Tief durchatmen und wieder aufstehen

Die Weihnachtsgeschichte tröstet und stärkt. Sie bringt Menschen auf den Weg, die gute Botschaft von der Nähe und Menschenliebe Gottes weiterzugeben. Wie ist das genau mit dem Trost, wie wirkt er? Am deutlichsten kann man das sehen bei einem Kind. Das da in seiner Ecke sitzt und sich fürchtet, weil es denkt, es ist allein. Und dann auf einmal die Hand der Mutter oder des Vaters auf der Schulter und die vertraute Stimme: Du musst keine Angst haben, ich bin hier. Das Kind kann wieder locker lassen, durchatmen, es richtet sich auf. Und kann wieder losziehen, spielen, kann wieder lachen.
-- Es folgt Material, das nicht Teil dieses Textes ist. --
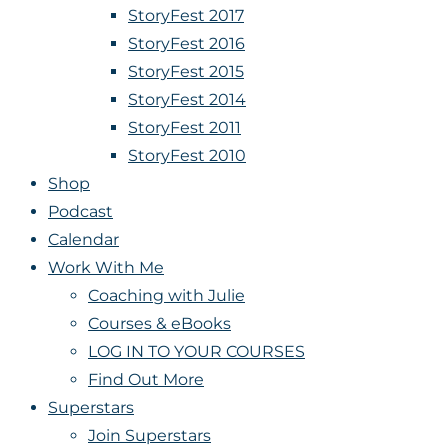
StoryFest 2017
StoryFest 2016
StoryFest 2015
StoryFest 2014
StoryFest 2011
StoryFest 2010
Shop
Podcast
Calendar
Work With Me
Coaching with Julie
Courses & eBooks
LOG IN TO YOUR COURSES
Find Out More
Superstars
Join Superstars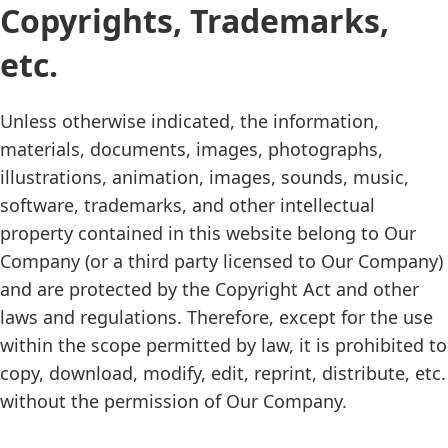
Copyrights, Trademarks,
etc.
Unless otherwise indicated, the information,
materials, documents, images, photographs,
illustrations, animation, images, sounds, music,
software, trademarks, and other intellectual
property contained in this website belong to Our
Company (or a third party licensed to Our Company)
and are protected by the Copyright Act and other
laws and regulations. Therefore, except for the use
within the scope permitted by law, it is prohibited to
copy, download, modify, edit, reprint, distribute, etc.
without the permission of Our Company.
Alles ist auf einmal anders. Vorher untätig in der Ecke, jetzt zurück in die Bewegung, zurück ins Leben.

Selbst Freudenbotin und Freudenbote werden

Und wenn das einem als Erwachsenen so geht, von der Starre zurück ins Leben, dann will man oft auch andere dran teilhaben lassen. Zeigen und sagen, wie gut es einem wieder geht. Das beginnt schon in der Weihnachtsgeschichte. Sie erzählt von den Hirten. Die konnten und wollten das, was sie erlebt hatten, nicht nur für sich selbst behalten. In der Bibel heißt es wörtlich: „Und die Hirten kehrten wieder um, priesen und lobten Gott für alles, was sie gehört und gesehen hatten, wie denn zu ihnen gesagt war.“ So wurden sie zu Freudenboten. Zeugen für den großen Trost Gottes. Und die gibt es bis heute.